A pair of eyes, glowing white. A large hand seizing her shoulder. The firm press of a thumb to the center of her forehead.
Panic.
-
“Noatak!” Tarrlok jerked back from his brother’s violent lurch into the waking world, his good hand holding to the other man’s shoulder to steady him, regardless. Tension was slow in leaving his brother’s still taut muscles and after a moment lost to shuddering breath and far seeing eyes, he carefully settled on to the edge of the bed and shifted his hand to wave it in front of the endless gaze. “Answer me-”
“Tarrlok.” His wrist was caught in a firm grasp and directed aside as Noatak’s eyes shifted: gaining focus as his breathing steadied until he closed them all together. Another moment passed in silence before he dared open them again, and this time the tension in his form drained away entirely. “… I’m fine.”
A disbelieving snort was his initial answer, but other than a pointed frown, Tarrlok gave no real reply and stiffly pushed himself up to his feet again. “I’ll make some tea.”
“I don’t-”
“It’s half past seven anyway; might as well get up.”
Silence.
Tarrlok stepped from the room, gathering his hair back with a sigh.
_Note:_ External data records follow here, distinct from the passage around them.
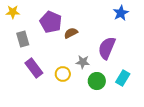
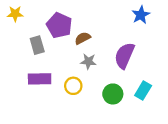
gray rectangle: (23, 39) -> (37, 45), moved
gray star: (83, 62) -> (88, 61), moved
purple rectangle: (34, 68) -> (40, 79), turned -54

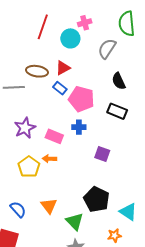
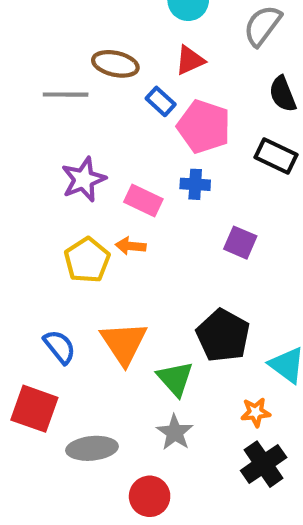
red triangle: (63, 68) -> (190, 60), moved
orange triangle: (49, 206) -> (124, 343), size x1.4

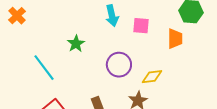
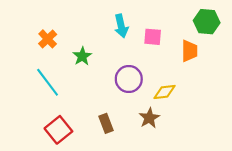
orange cross: (17, 16) -> (48, 39), moved

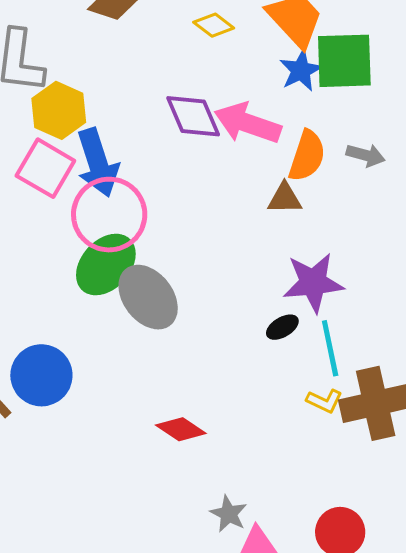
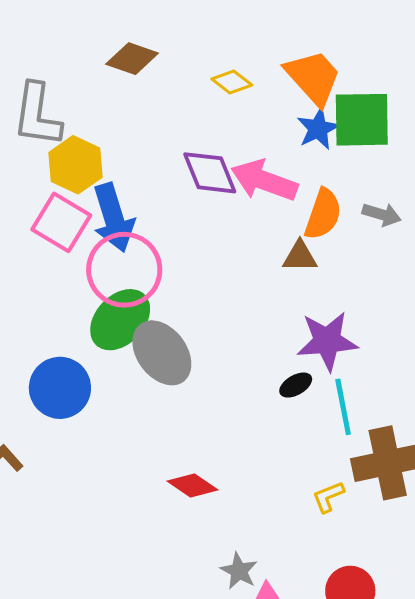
blue circle: (41, 375) -> (60, 388), moved
yellow L-shape: (324, 401) -> (328, 497), moved, turned 132

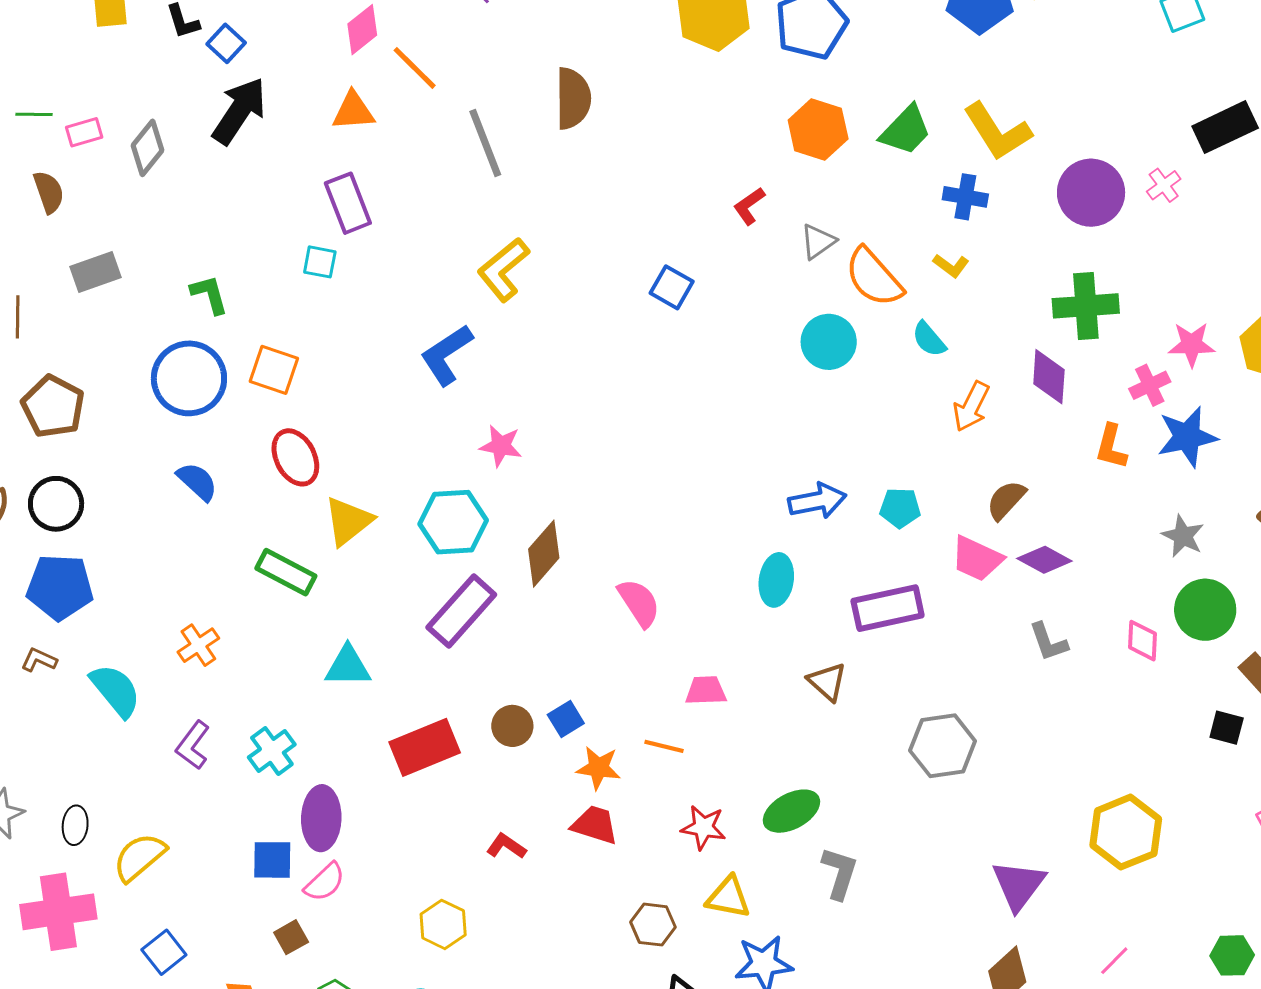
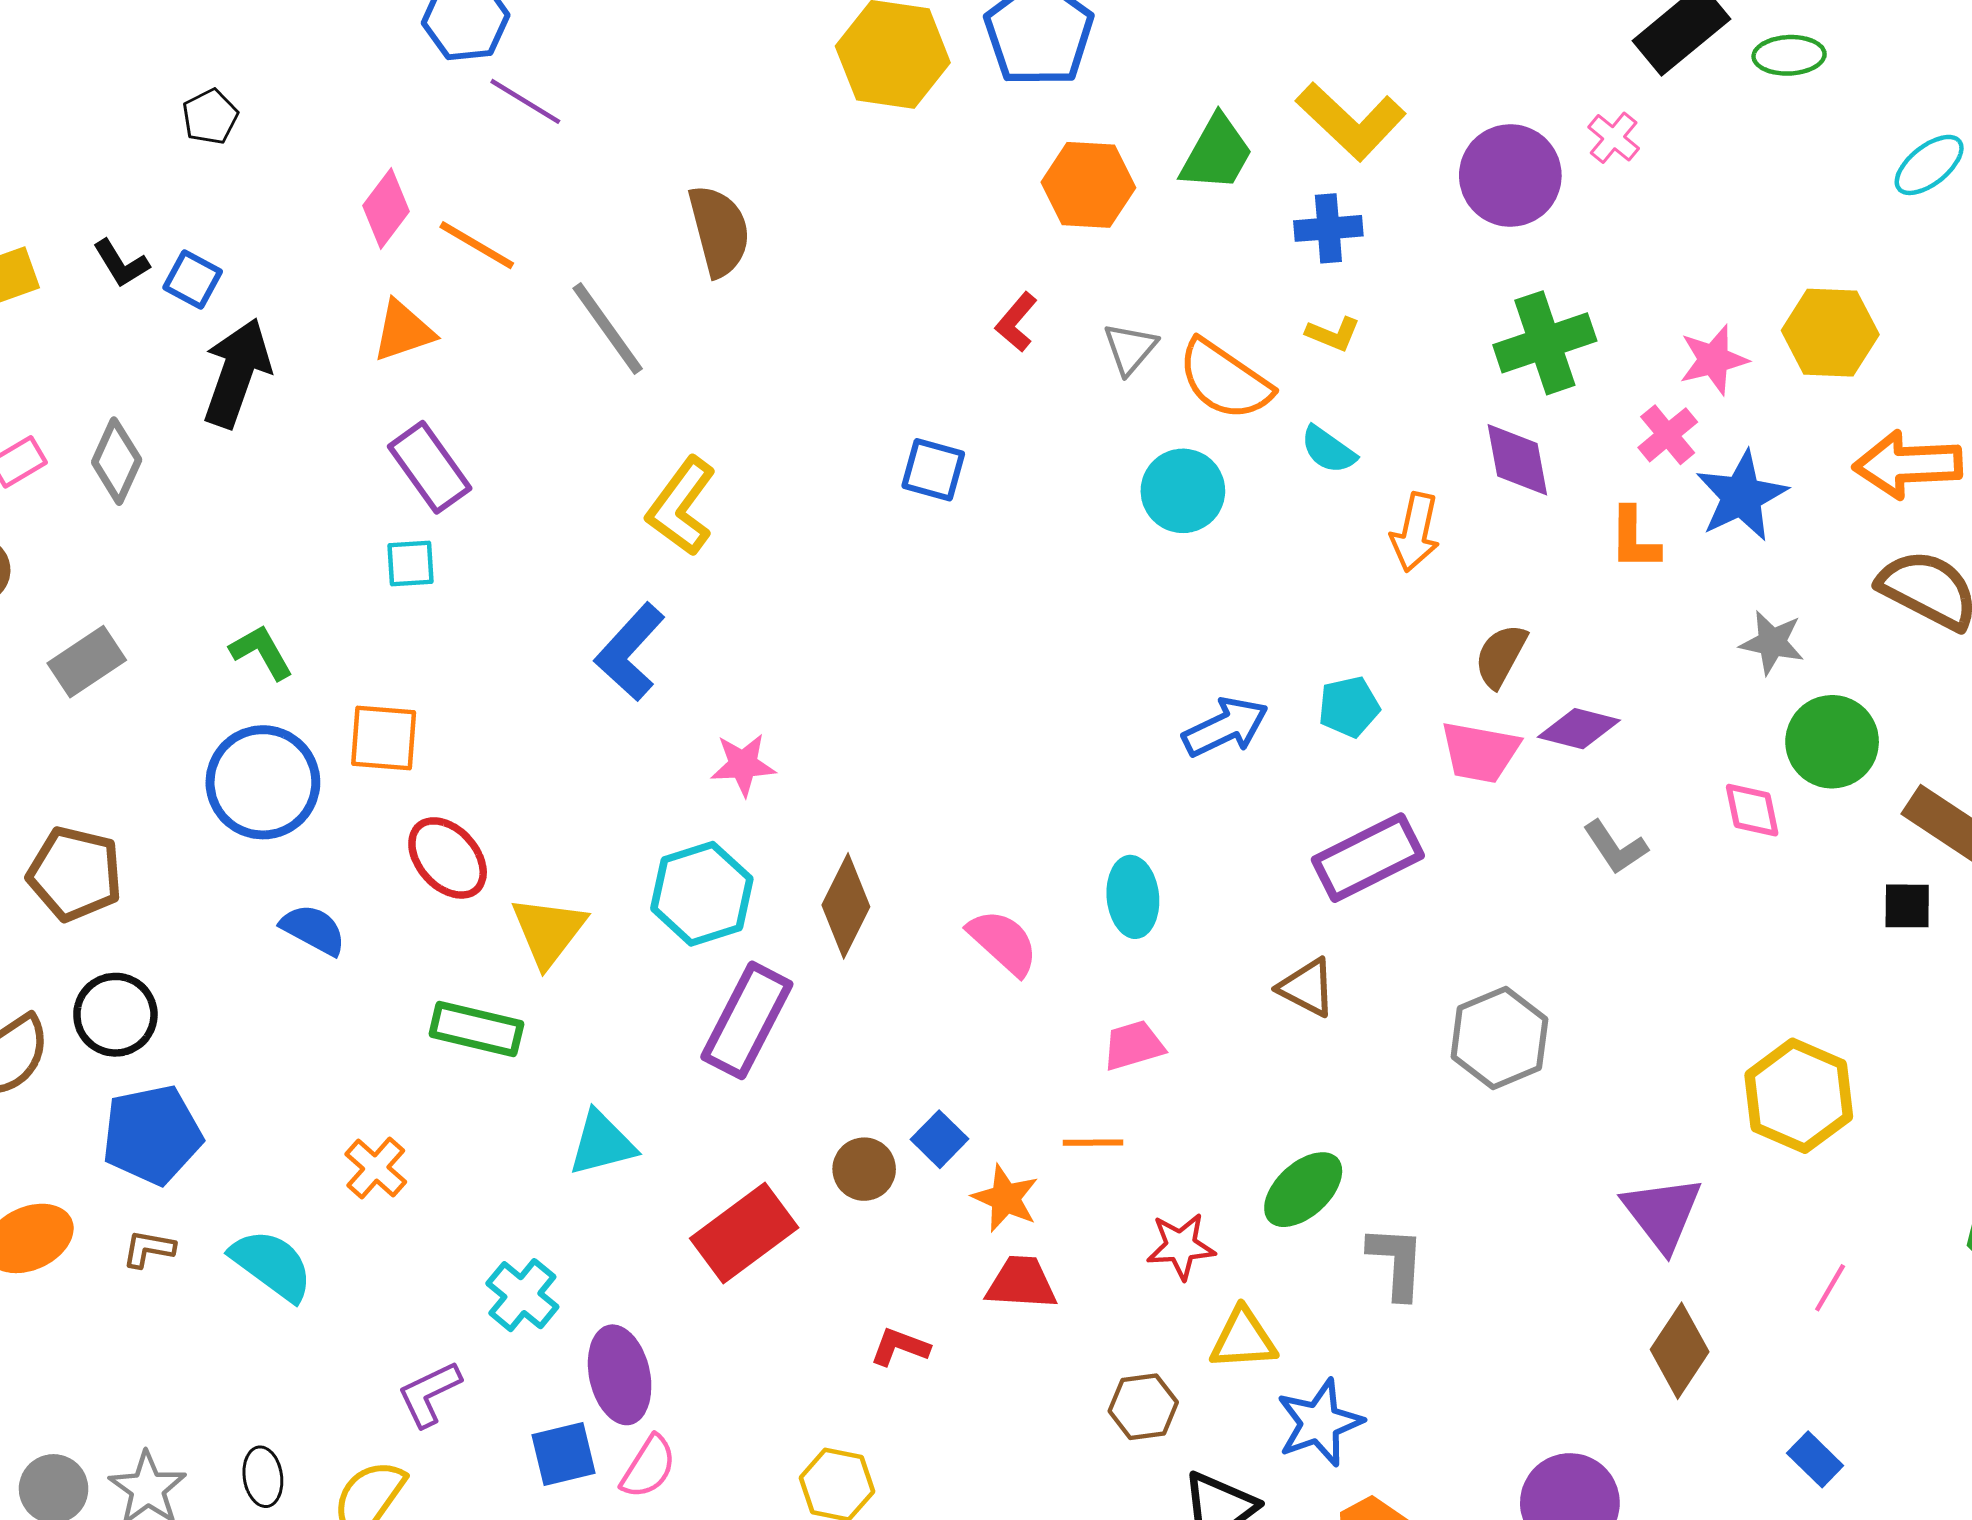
cyan ellipse: (776, 580) -> (1133, 897), moved
purple L-shape: (193, 745) -> (429, 1394), moved, turned 42
orange star: (599, 768) -> (1005, 1198), turned 30

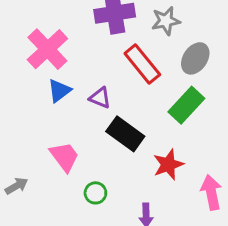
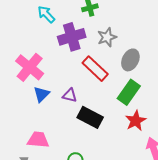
pink trapezoid: (64, 157) -> (38, 140), moved, turned -40
red star: (168, 165) -> (136, 121), moved

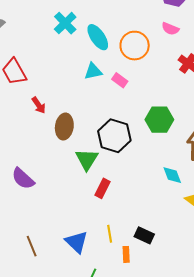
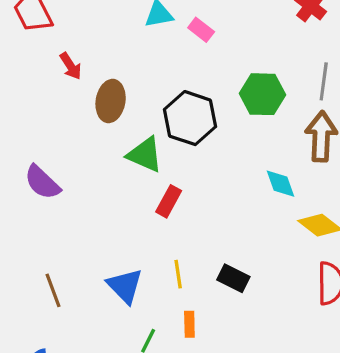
green triangle: (87, 159) -> (145, 155), turned -40
orange rectangle: (126, 254) -> (189, 324), moved

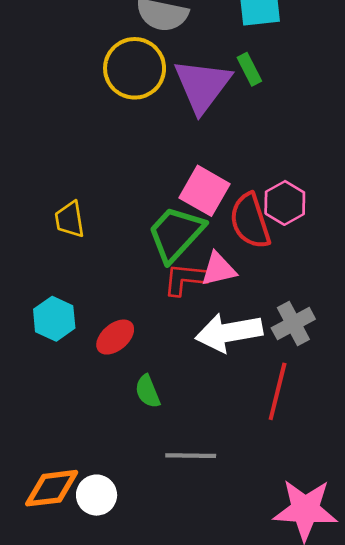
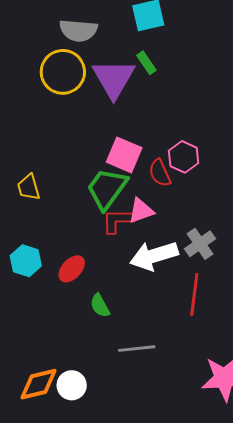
red semicircle: (250, 221) -> (160, 173), size x0.7

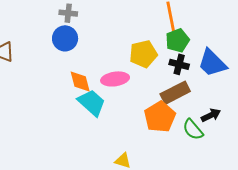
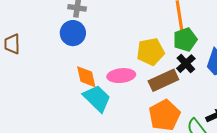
black cross: (179, 64) -> (186, 64), turned 30
brown rectangle: (175, 93) -> (163, 80), moved

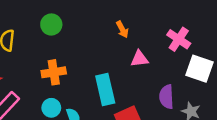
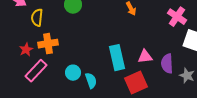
pink triangle: (139, 59) -> (145, 57), moved
orange cross: (54, 72) -> (48, 44), moved

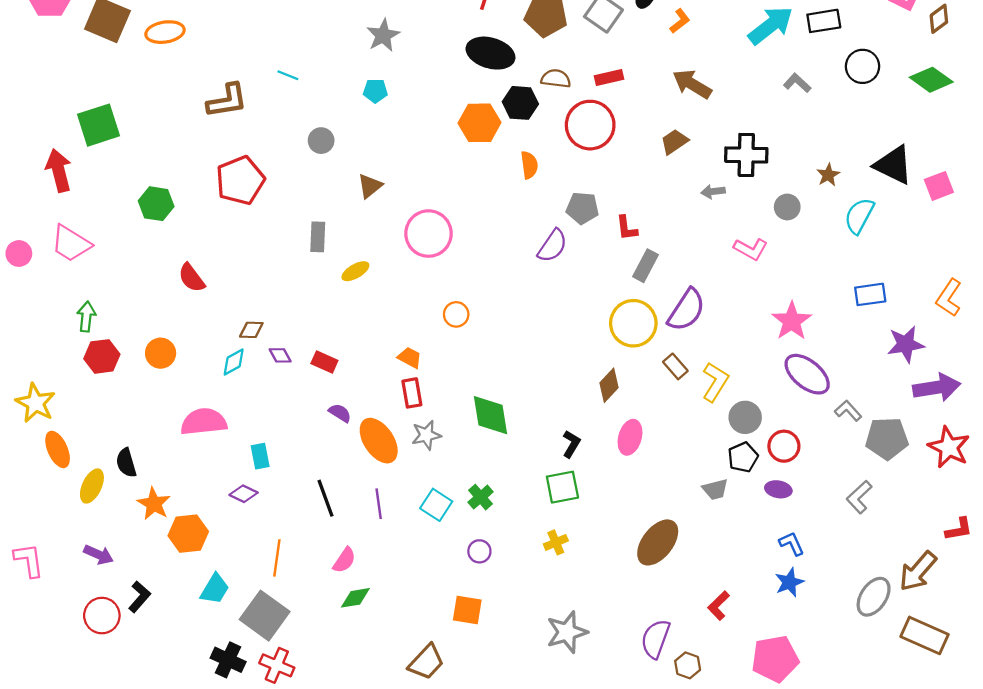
Moments later, soft clinks and clicks drifted back into the small bedroom. The accommodations were comfortable but a bit cramped, with each bedroom having just enough space to round the bed, a shared bath on suite and only the sitting area between providing any true communal space. It wasn’t a particularly disagreeable situation for Noatak, given how often so much of his living quarters had been shared and tucked away in the past years. A window he could actually use was a pleasant change of pace. His brother on the other hand, well, even now he could hear the man grumbling over the quality of the provided hotplate - both in its build quality and the fact that no hotel in town had a proper kitchenette - for what would probably be the first of multiple times that day.
Noatak, in spite of still shaken nerves and the lingering adrenaline of vanished nightmares, felt a soft amusement quirk up the edges of his lips as he drew himself up from the bed and drifted into the attached sitting area. “You didn’t get anything too heavy, did you?”
“There’s no point while we’re in town,” Tarrlok answered with a roll of his shoulders, turning partially to glance back at his brother and then return to measuring out the tea leaves for when the water had finished. “We can have a proper meal in a little while, anyway.”
Noatak inclined his head briefly, gaze lingering on his brother’s movements as he slipped into a nearby chair. “Your side’s doing much better,” he said after a moment’s contemplation.
A nod. “For being mostly self taught, she’s actually quite effective,” Tarrlok mused as he searched for a pair of cups as well. “In all likelihood,” he added with a brief pause in his movements so he could glance aside to watch his brother’s response, “that is most likely the reason she’s so talented.”
The elder gave a vaguely curious look at this. “What makes you say that?”
Tarrlok’s gaze switched back to the pot of water on the hot plate. “What makes you look like you’re drowning in your sleep?”
Silence.
Noatak’s expression turned dry. “I thought you were better at negotiating than that.”
“I was merely posing a question,” Tarrlok mildly returned, still not looking over.
“With the implication of not answering my own if I don’t reply,” the blunt, if not faintly amused follow up.
“Oh? Did I say that?” The younger removed the top of a small tea pot just as the hot water started to bubble and carefully began to poor the water into the new container.
“Tarrlok-”
“Hana does have quite the talent, you know,” he amicably continued, adding the pre-measured leaves to the teapot and replacing the lid. “There’s something to be said for experimentation, I suppose. She’s missing quite a few of the basics, but she never had anyone tell her what boundaries not to push, either.” He turned from the pot with a brief look to his brother and then eased himself into the room’s other chair.
Noatak gave a soft sigh at this. “I am not sure which implication you expect me to react to, Tarrlok-”
“Oh, the bloodbending one,” Tarrlok helpfully specified.